'Here's something I noticed when I got that 27-year-old number. That means that more time has passed between John Constantine being created and now than between the creations of Hal Jordan and John Constantine. That is… I don't know if that's depressing or astonishing or what. These characters aren't young. An era of comics that many of us think of as still ongoing is really receding in the rear view mirror.'
'I can sure recall any number of individual moments in these comics. There's a birth. There's the way the character initially puts together his “magic word.” There's a scene where they're reading comics for clues. There's a man with scary teeth. There's one where they talk about sex education as something that should involve having sex as part of that education.
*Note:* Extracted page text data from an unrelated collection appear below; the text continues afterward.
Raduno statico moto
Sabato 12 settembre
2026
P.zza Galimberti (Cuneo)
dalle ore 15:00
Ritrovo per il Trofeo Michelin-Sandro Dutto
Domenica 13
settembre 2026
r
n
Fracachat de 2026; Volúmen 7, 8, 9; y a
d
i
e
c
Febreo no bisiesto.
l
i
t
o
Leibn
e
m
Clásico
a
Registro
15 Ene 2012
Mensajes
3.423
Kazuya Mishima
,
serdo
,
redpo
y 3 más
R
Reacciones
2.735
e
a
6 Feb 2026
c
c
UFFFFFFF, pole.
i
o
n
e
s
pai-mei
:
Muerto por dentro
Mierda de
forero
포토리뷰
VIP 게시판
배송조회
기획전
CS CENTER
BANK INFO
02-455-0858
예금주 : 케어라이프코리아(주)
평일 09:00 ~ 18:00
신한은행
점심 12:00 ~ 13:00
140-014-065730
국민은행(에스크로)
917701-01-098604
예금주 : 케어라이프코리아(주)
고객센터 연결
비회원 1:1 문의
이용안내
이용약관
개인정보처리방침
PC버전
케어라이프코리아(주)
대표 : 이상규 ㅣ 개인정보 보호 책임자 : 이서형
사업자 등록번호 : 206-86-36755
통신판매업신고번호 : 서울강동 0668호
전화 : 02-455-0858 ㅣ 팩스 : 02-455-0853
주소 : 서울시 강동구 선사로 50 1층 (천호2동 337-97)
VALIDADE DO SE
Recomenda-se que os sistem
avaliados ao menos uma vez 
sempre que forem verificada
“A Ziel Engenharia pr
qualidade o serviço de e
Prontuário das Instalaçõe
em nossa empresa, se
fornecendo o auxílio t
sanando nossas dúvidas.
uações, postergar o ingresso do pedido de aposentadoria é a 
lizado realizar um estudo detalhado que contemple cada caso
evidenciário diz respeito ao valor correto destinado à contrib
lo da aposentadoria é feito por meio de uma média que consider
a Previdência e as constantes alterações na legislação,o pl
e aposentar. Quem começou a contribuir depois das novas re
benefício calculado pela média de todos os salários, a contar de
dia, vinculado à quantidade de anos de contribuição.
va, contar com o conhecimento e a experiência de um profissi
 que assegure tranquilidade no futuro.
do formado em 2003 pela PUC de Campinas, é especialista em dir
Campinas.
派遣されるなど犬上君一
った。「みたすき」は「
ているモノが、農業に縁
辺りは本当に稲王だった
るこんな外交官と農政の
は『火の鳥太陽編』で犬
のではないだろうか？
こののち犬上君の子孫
There's a bunch of stuff with the creepy Kid Miracleman character, a wonderful bad guy. There's the arch-villain that looks like the late Joe Paterno. And then there's the single issue with all the killing, which I remember mostly in terms of its visual texture, one giant smear of pain. That was one of the actually rare comic books of its day, incidentally; I had two or three interns at TCJ that asked to read the office copy the day they arrived.'
Ten days or so past the official announcement, I’m thinking More Watchmen may be best understood as a blow to comics’ dignity. It’s product, not art. It’s a limited, small series of ideas derived from a bigger, grander one. It’s sad. One thing that Watchmen did a quarter century ago was to underline certain values of craft and intent and creative freedom that have helped to yield enough equivalent expressions — to my mind even grander expressions — that we may now see this follow-up project for what it is: nothing special.